▶ _Prompt_
Look over the lines below. Report each one that includes the string "Kosten".
++++++++++
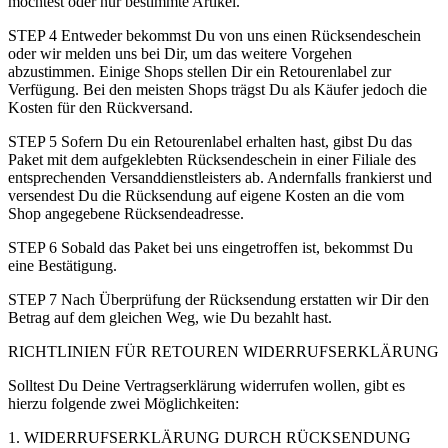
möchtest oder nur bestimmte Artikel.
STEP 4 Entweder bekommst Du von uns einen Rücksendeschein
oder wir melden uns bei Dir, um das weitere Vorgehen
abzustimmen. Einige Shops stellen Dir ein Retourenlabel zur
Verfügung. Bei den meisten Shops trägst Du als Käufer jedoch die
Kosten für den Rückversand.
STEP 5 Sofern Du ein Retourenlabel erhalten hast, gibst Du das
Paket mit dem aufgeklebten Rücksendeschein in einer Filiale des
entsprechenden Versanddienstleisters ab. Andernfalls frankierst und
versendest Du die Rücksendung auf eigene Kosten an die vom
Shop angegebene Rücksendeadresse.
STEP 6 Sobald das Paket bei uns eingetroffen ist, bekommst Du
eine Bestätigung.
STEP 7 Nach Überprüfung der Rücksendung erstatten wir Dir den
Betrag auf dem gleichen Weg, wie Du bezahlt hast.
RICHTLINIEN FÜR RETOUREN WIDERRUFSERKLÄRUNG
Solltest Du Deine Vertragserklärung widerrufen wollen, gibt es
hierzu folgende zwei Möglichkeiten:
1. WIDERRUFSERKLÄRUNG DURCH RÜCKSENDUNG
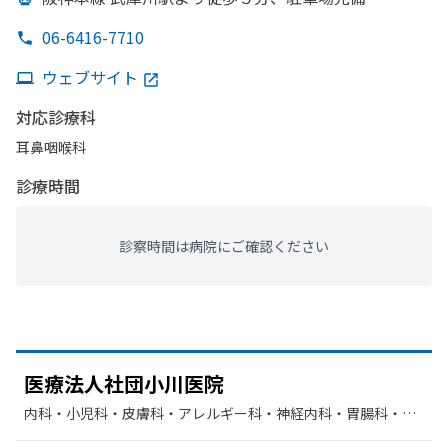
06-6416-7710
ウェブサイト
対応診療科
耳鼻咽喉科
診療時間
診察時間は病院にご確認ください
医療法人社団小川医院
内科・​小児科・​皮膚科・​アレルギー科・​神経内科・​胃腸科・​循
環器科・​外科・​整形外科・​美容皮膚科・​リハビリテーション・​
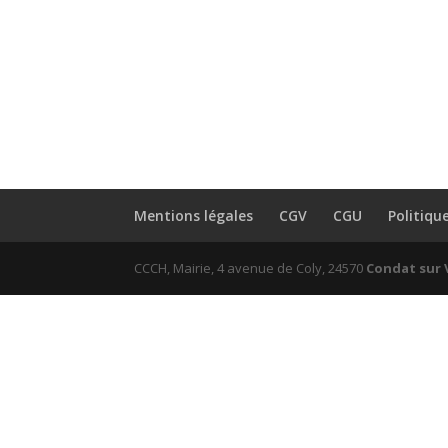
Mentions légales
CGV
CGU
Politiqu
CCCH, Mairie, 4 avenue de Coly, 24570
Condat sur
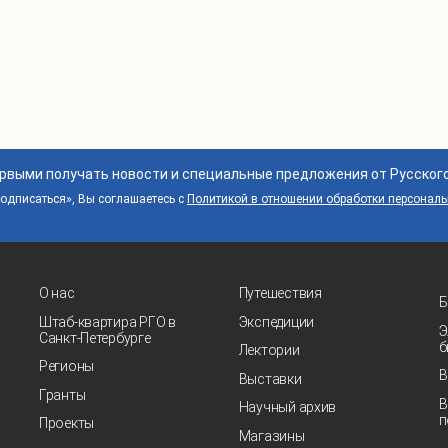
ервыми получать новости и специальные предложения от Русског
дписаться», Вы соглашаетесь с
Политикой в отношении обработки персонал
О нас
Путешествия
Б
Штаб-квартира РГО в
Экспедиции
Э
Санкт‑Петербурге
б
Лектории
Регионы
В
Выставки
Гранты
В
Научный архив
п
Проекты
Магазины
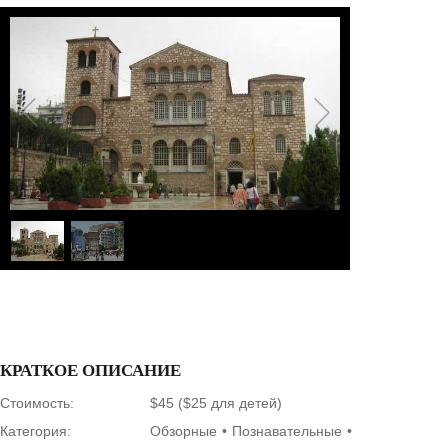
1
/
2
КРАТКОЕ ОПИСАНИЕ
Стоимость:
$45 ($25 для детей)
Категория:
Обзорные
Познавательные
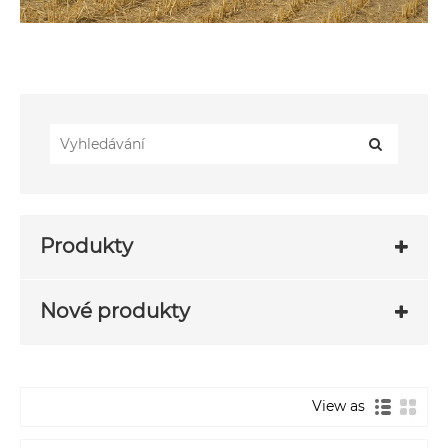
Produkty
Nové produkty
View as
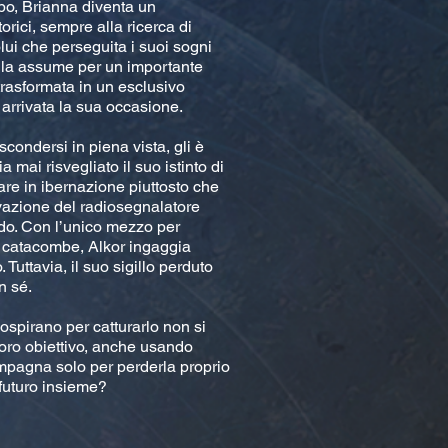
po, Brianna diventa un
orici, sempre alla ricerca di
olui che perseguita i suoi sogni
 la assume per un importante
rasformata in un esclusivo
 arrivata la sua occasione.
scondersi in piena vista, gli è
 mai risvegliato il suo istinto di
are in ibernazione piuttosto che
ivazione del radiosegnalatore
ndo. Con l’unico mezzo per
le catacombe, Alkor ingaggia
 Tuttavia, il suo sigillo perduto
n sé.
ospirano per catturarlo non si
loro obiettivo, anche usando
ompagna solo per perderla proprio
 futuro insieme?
++++++++++
▶ _Task result_
Kosten für den Rückversand.
versendest Du die Rücksendung auf eigene Kosten an die vom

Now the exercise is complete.